Parts of the exercise:
#1 List every headline in the community news briefs.
#2 From the community news briefs, reproduce word for word the part that begins with "The tournament will" and ends with "solution into effect.".

Excerpted passage:
____

Smart Start to celebrate 20 years

Smart Start of Forsyth County will celebrate its 20th anniversary on April 12 at Bridger Field House at Wake Forest University.

Featured at the event, to begin at 7:30 p.m., will be guest Michelle Kennedy of WXII 12 News, and a recognition of the first generation of Smart Start leaders.

Health Underwriters to hold golf event

The Triad Association of Health Underwriters will hold a Charity Golf Tournament on May 11 to benefit the North Carolina Military Order of the Purple Heart, Wounded Warrior Leave Fund.

The tournament will be held at Greensboro National Golf Club at 330 Niblick Drive in Summerfield.

Heart Walk moving to Winston-Salem from Tanglewood

After 23 years, the American Heart Association’s Heart & Stroke Walk in Forsyth County is moving from Tanglewood Park.

Renamed the Winston-Salem Heart & Stroke Walk, the 2016 event will be held October 19 downtown at Innovation Quarter.

The event, which attracts nearly 5,000 people each year, formerly was known as the Tanglewood Heart & Stroke Walk and has been held at Tanglewood Park in Clemmons on the third Saturday in October for the past 15 years.

Meals on Wheels gets $35,000

Meals on Wheels of Wake County received $35,000 from the National Foundation to End Senior Hunger to put the Foundation’s food waste solution into effect.

The effort, funded with support from the Walmart Foundation, will provide Meals on Wheels with tools and training to better use resources and  meet the nutrition needs of seniors in Wake County.

____

Stored data:
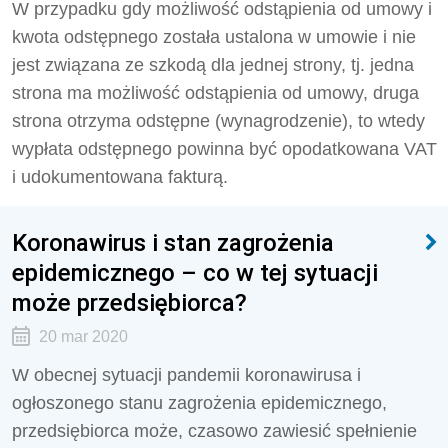
W przypadku gdy możliwość odstąpienia od umowy i
kwota odstępnego została ustalona w umowie i nie
jest związana ze szkodą dla jednej strony, tj. jedna
strona ma możliwość odstąpienia od umowy, druga
strona otrzyma odstępne (wynagrodzenie), to wtedy
wypłata odstępnego powinna być opodatkowana VAT
i udokumentowana fakturą.
Koronawirus i stan zagrożenia
epidemicznego – co w tej sytuacji
może przedsiębiorca?
20 mar 2020
W obecnej sytuacji pandemii koronawirusa i
ogłoszonego stanu zagrożenia epidemicznego,
przedsiębiorca może, czasowo zawiesić spełnienie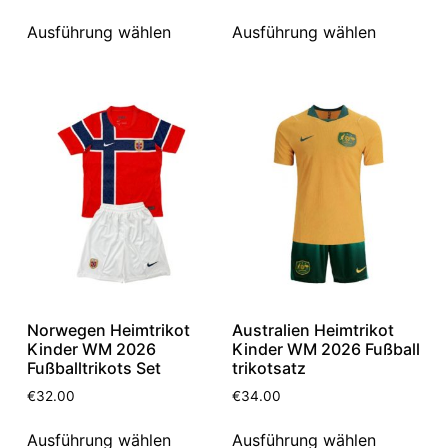
Ausführung wählen
Ausführung wählen
Norwegen Heimtrikot
Australien Heimtrikot
Kinder WM 2026
Kinder WM 2026 Fußball
Fußballtrikots Set
trikotsatz
€
32.00
€
34.00
Ausführung wählen
Ausführung wählen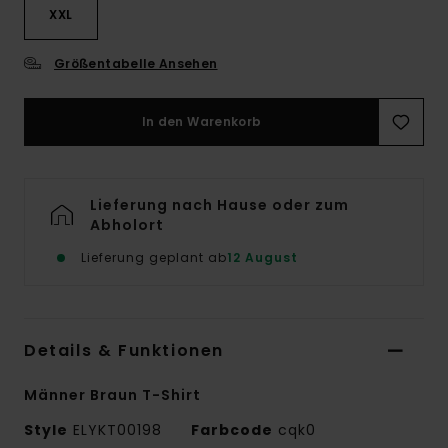
XXL
Größentabelle Ansehen
In den Warenkorb
Lieferung nach Hause oder zum
Abholort
Lieferung geplant ab
12 August
Details & Funktionen
Männer Braun T-Shirt
Style
ELYKT00198
Farbcode
cqk0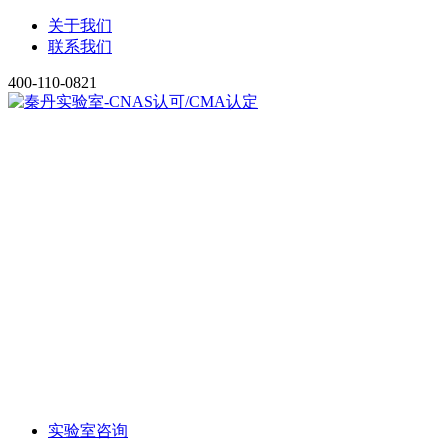
关于我们
联系我们
400-110-0821
实验室咨询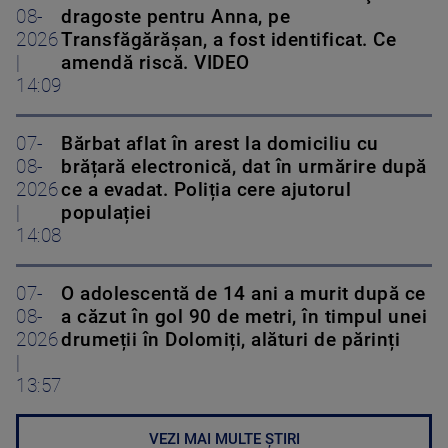
08-
dragoste pentru Anna, pe
2026
Transfăgărăşan, a fost identificat. Ce
|
amendă riscă. VIDEO
14:09
07-
Bărbat aflat în arest la domiciliu cu
08-
brățară electronică, dat în urmărire după
2026
ce a evadat. Poliția cere ajutorul
|
populației
14:08
07-
O adolescentă de 14 ani a murit după ce
08-
a căzut în gol 90 de metri, în timpul unei
2026
drumeții în Dolomiți, alături de părinți
|
13:57
VEZI MAI MULTE ȘTIRI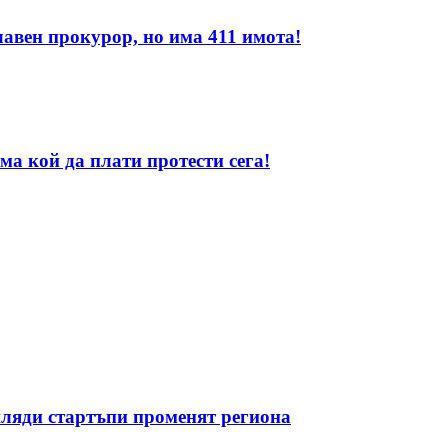
лавен прокурор, но има 411 имота!
ма кой да плати протести сега!
иляди стартъпи променят региона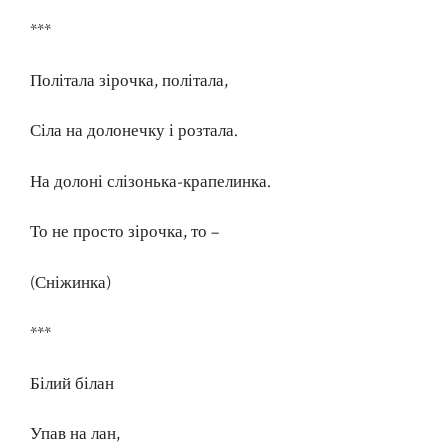
***
Політала зірочка, політала,
Сіла на долонечку і розтала.
На долоні слізонька-крапелинка.
То не просто зірочка, то –
(Сніжинка)
***
Білий білан
Упав на лан,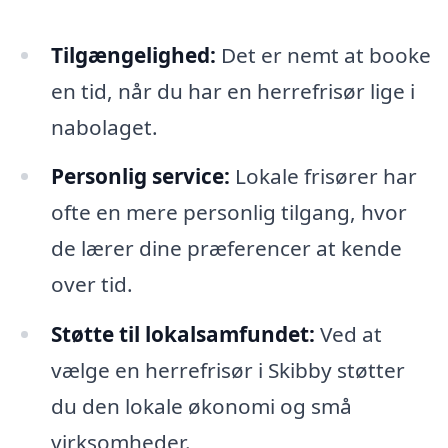
Tilgængelighed:
Det er nemt at booke
en tid, når du har en herrefrisør lige i
nabolaget.
Personlig service:
Lokale frisører har
ofte en mere personlig tilgang, hvor
de lærer dine præferencer at kende
over tid.
Støtte til lokalsamfundet:
Ved at
vælge en herrefrisør i Skibby støtter
du den lokale økonomi og små
virksomheder.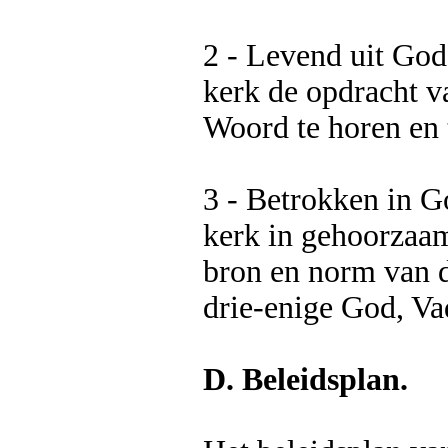
2 - Levend uit God
kerk de opdracht v
Woord te horen en 
3 - Betrokken in G
kerk in gehoorzaam
bron en norm van d
drie-enige God, Va
D. Beleidsplan.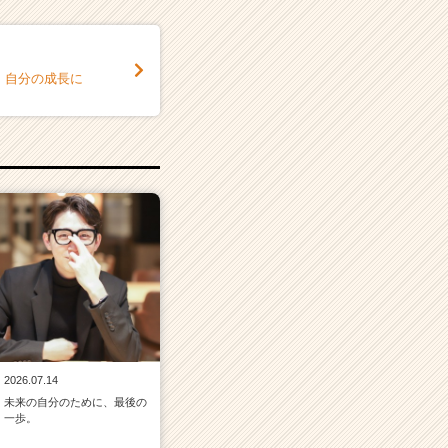
、自分の成長に
2026.07.14
未来の自分のために、最後の
一歩。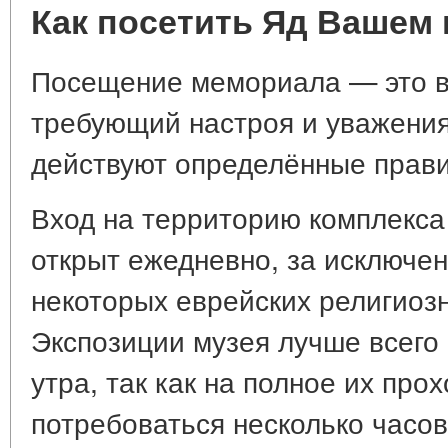
Как посетить Яд Вашем 
Посещение мемориала — это в
требующий настроя и уважения.
действуют определённые прави
Вход на территорию комплекс
открыт ежедневно, за исключен
некоторых еврейских религиоз
Экспозиции музея лучше всего 
утра, так как на полное их пр
потребоваться несколько часов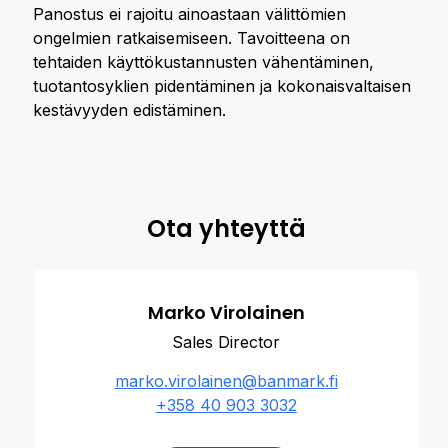
Panostus ei rajoitu ainoastaan välittömien
ongelmien ratkaisemiseen. Tavoitteena on
tehtaiden käyttökustannusten vähentäminen,
tuotantosyklien pidentäminen ja kokonaisvaltaisen
kestävyyden edistäminen.
Ota yhteyttä
Marko Virolainen
Sales Director
marko.virolainen@banmark.fi
+358 40 903 3032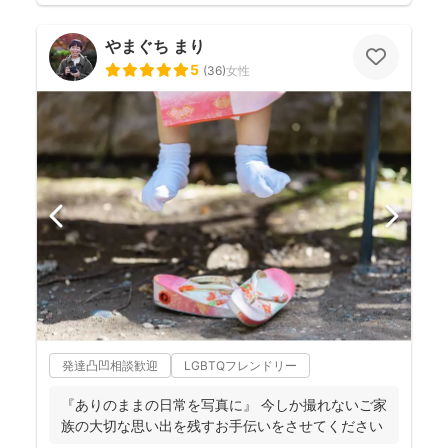
やまぐち まり
5
(
36
)
女性
発達凸凹相談歓迎
LGBTQフレンドリー
『ありのままの日常を写真に』 今しか撮れないご家
族の大切な思い出を残すお手伝いをさせてください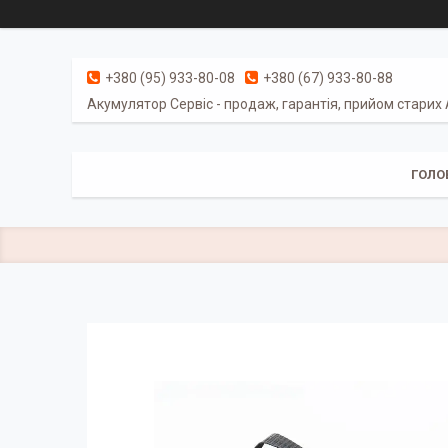
+380 (95) 933-80-08
+380 (67) 933-80-88
Акумулятор Сервіс - продаж, гарантія, прийом старих
ГОЛО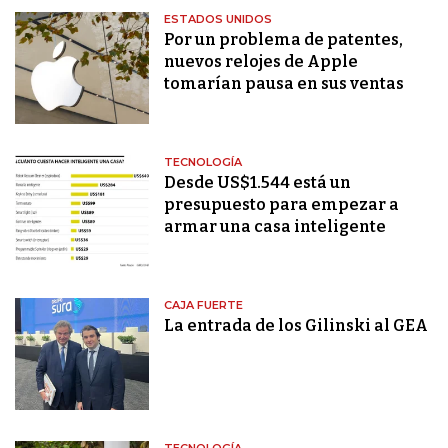
ESTADOS UNIDOS
Por un problema de patentes,
nuevos relojes de Apple
tomarían pausa en sus ventas
TECNOLOGÍA
Desde US$1.544 está un
presupuesto para empezar a
armar una casa inteligente
CAJA FUERTE
La entrada de los Gilinski al GEA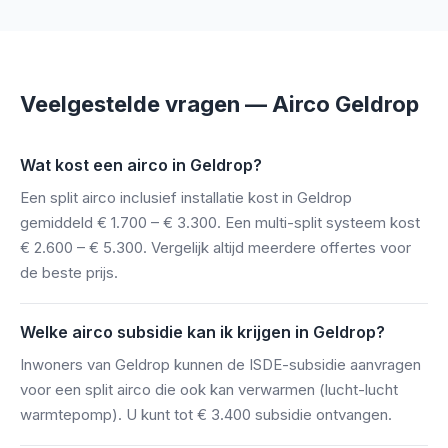
Veelgestelde vragen — Airco Geldrop
Wat kost een airco in Geldrop?
Een split airco inclusief installatie kost in Geldrop
gemiddeld € 1.700 – € 3.300. Een multi-split systeem kost
€ 2.600 – € 5.300. Vergelijk altijd meerdere offertes voor
de beste prijs.
Welke airco subsidie kan ik krijgen in Geldrop?
Inwoners van Geldrop kunnen de ISDE-subsidie aanvragen
voor een split airco die ook kan verwarmen (lucht-lucht
warmtepomp). U kunt tot € 3.400 subsidie ontvangen.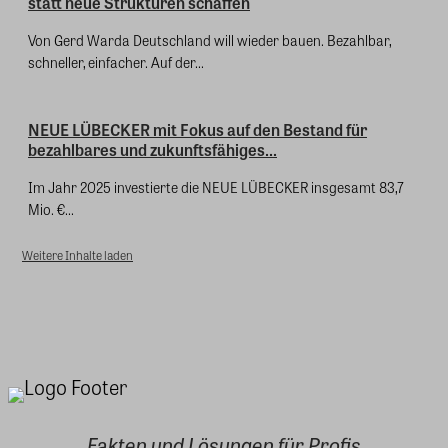
statt neue Strukturen schaffen
Von Gerd Warda Deutschland will wieder bauen. Bezahlbar,
schneller, einfacher. Auf der...
NEUE LÜBECKER mit Fokus auf den Bestand für
bezahlbares und zukunftsfähiges...
Im Jahr 2025 investierte die NEUE LÜBECKER insgesamt 83,7
Mio. €...
Weitere Inhalte laden
Fakten und Lösungen für Profis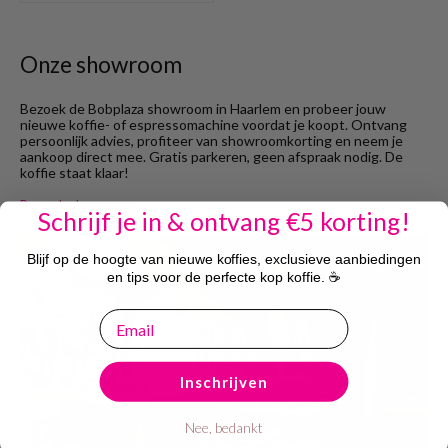
Onze showroom
Bezoek de Bobplaza showroom in Haarlem en probeer jouw
nieuwe koffie- of espressomachine voordat je koopt. Ontvang
persoonlijk advies, profiteer van showroomkorting en neem je
aankoop direct mee. Gratis parkeren, geen afspraak nodig. De
koffie staat klaar!
Bezoek showroom
Schrijf je in & ontvang €5 korting!
Blijf op de hoogte van nieuwe koffies, exclusieve aanbiedingen
en tips voor de perfecte kop koffie. ☕
email
Inschrijven
Nee, bedankt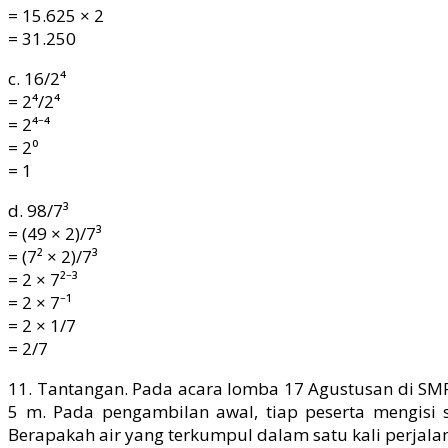
= 15.625 × 2
= 31.250
c. 16/2⁴
= 2⁴/2⁴
= 2⁴⁻⁴
= 2⁰
= 1
d. 98/7³
= (49 × 2)/7³
= (7² × 2)/7³
= 2 × 7²⁻³
= 2 × 7⁻¹
= 2 × 1/7
= 2/7
11. Tantangan. Pada acara lomba 17 Agustusan di SM
5 m. Pada pengambilan awal, tiap peserta mengisi 
Berapakah air yang terkumpul dalam satu kali perjala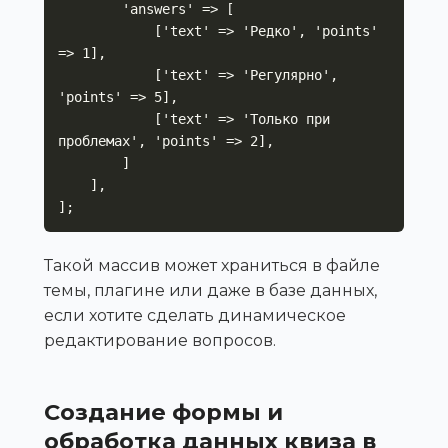
        'answers' => [

            ['text' => 'Редко', 'points' 
=> 1],

            ['text' => 'Регулярно', 
'points' => 5],

            ['text' => 'Только при 
проблемах', 'points' => 2],

        ]

    ],

];
Такой массив может храниться в файле
темы, плагине или даже в базе данных,
если хотите сделать динамическое
редактирование вопросов.
Создание формы и
обработка данных квиза в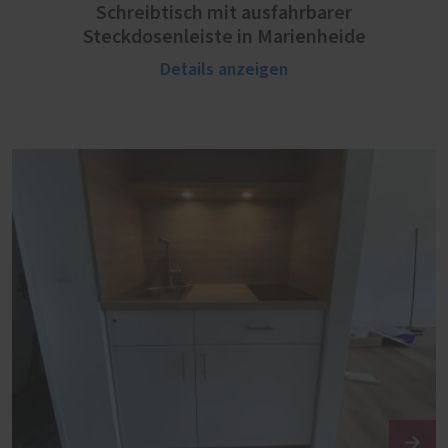
Schreibtisch mit ausfahrbarer
Steckdosenleiste in Marienheide
Details anzeigen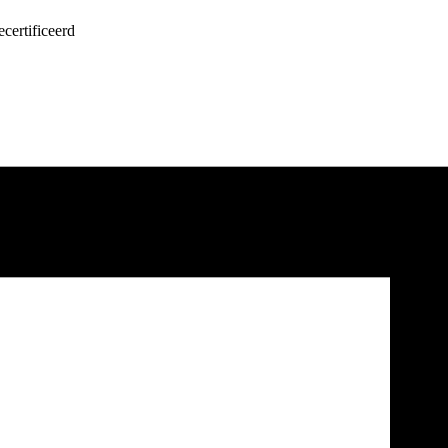
certificeerd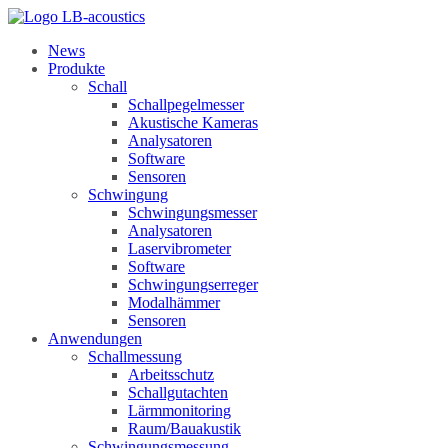
News
Produkte
Schall
Schallpegelmesser
Akustische Kameras
Analysatoren
Software
Sensoren
Schwingung
Schwingungsmesser
Analysatoren
Laservibrometer
Software
Schwingungserreger
Modalhämmer
Sensoren
Anwendungen
Schallmessung
Arbeitsschutz
Schallgutachten
Lärmmonitoring
Raum/Bauakustik
Schwingungsmessung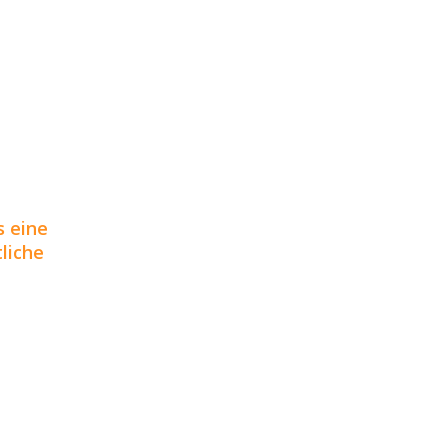
s eine
liche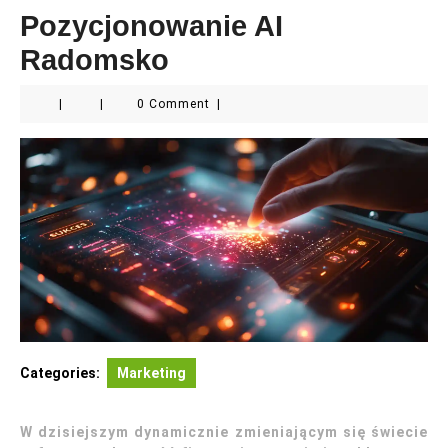
Pozycjonowanie AI
Radomsko
|
|
0 Comment
|
Categories:
Marketing
W dzisiejszym dynamicznie zmieniającym się świecie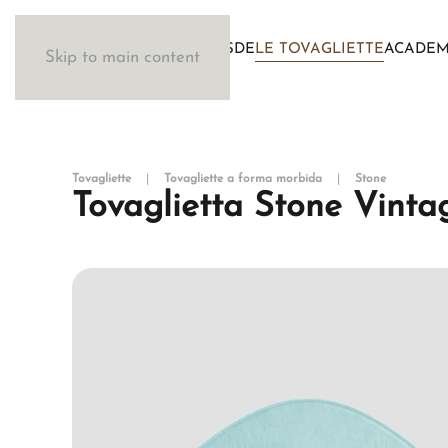
IL METODO WOSDE
LE TOVAGLIETTE
ACADE
Skip to main content
Tovagliette
Tovagliette a forma morbida
Stone
Tovaglietta Stone Vint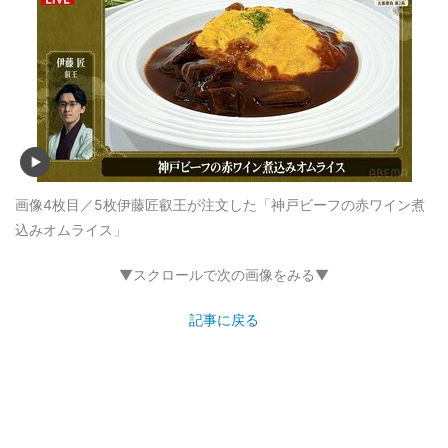
画像4枚目／5枚
伊藤匠叡王が注文した「神戸ビーフの赤ワイン煮
込みオムライス」
▼スクロールで次の画像をみる▼
記事に戻る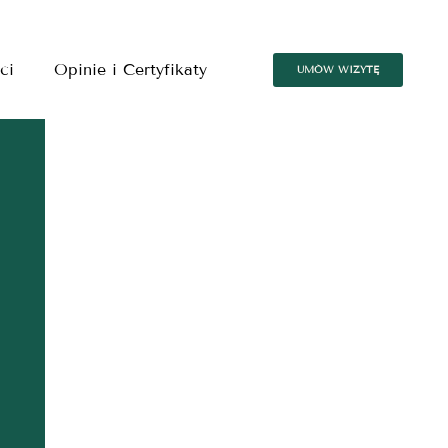
ci
Opinie i Certyfikaty
UMÓW WIZYTĘ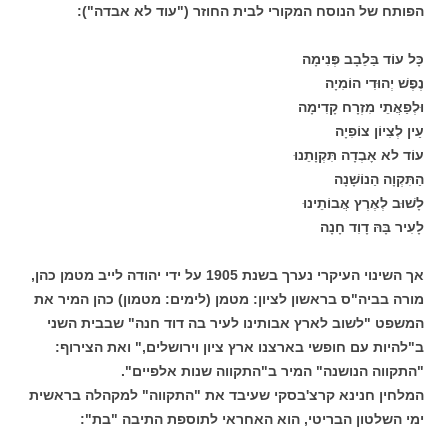
הפותח של הנוסח המקורי לבית החוזר ("עוד לא אבדה"):
כָּל עוֹד בַּלֵבָב פְּנִימָה
נֶפֶשׁ יְהוּדִי הוֹמִיָה
וּלְפַאֲתֵי מִזְרָח קָדִימָה
עַין לְצִיוֹן צוֹפִיָה
עוֹד לא אָבְדָה תִּקְוָתֵנוּ
הַתִּקְוָה הַנוֹשָׁנָה
לָשׁוּב לְאֶרֶץ אֲבוֹתֵינוּ
לָעִיר בָּהּ דָוִד חָנָה
אך השינוי העיקרי נערך בשנת 1905 על ידי יהודה לייב מטמן כהן,
מורה בביה"ס בראשון לציון: מטמן (לימים: מטמון) כהן המיר את
המשפט "לשוב לארץ אבותינו לעיר בה דוד חנה" שבבית השני
ב"להיות עם חופשי בארצנו ארץ ציון וירושלים," ואת הצירוף:
"התקווה הנושנה" המיר ב"התקווה שנות אלפיים".
המלחין חנינא קרצ'בסקי שעיבד את "התקווה" למקהלה בראשית
ימי השלטון הבריטי, הוא האחראי לתוספת התיבה "בת":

____

Exercise results:
#1
- Smart Start to celebrate 20 years
- Health Underwriters to hold golf event
- Heart Walk moving to Winston-Salem from Tanglewood
- Meals on Wheels gets $35,000

#2
The tournament will be held at Greensboro National Golf Club at 330 Niblick Drive in Summerfield.

Heart Walk moving to Winston-Salem from Tanglewood

After 23 years, the American Heart Association’s Heart & Stroke Walk in Forsyth County is moving from Tanglewood Park.

Renamed the Winston-Salem Heart & Stroke Walk, the 2016 event will be held October 19 downtown at Innovation Quarter.

The event, which attracts nearly 5,000 people each year, formerly was known as the Tanglewood Heart & Stroke Walk and has been held at Tanglewood Park in Clemmons on the third Saturday in October for the past 15 years.

Meals on Wheels gets $35,000

Meals on Wheels of Wake County received $35,000 from the National Foundation to End Senior Hunger to put the Foundation’s food waste solution into effect.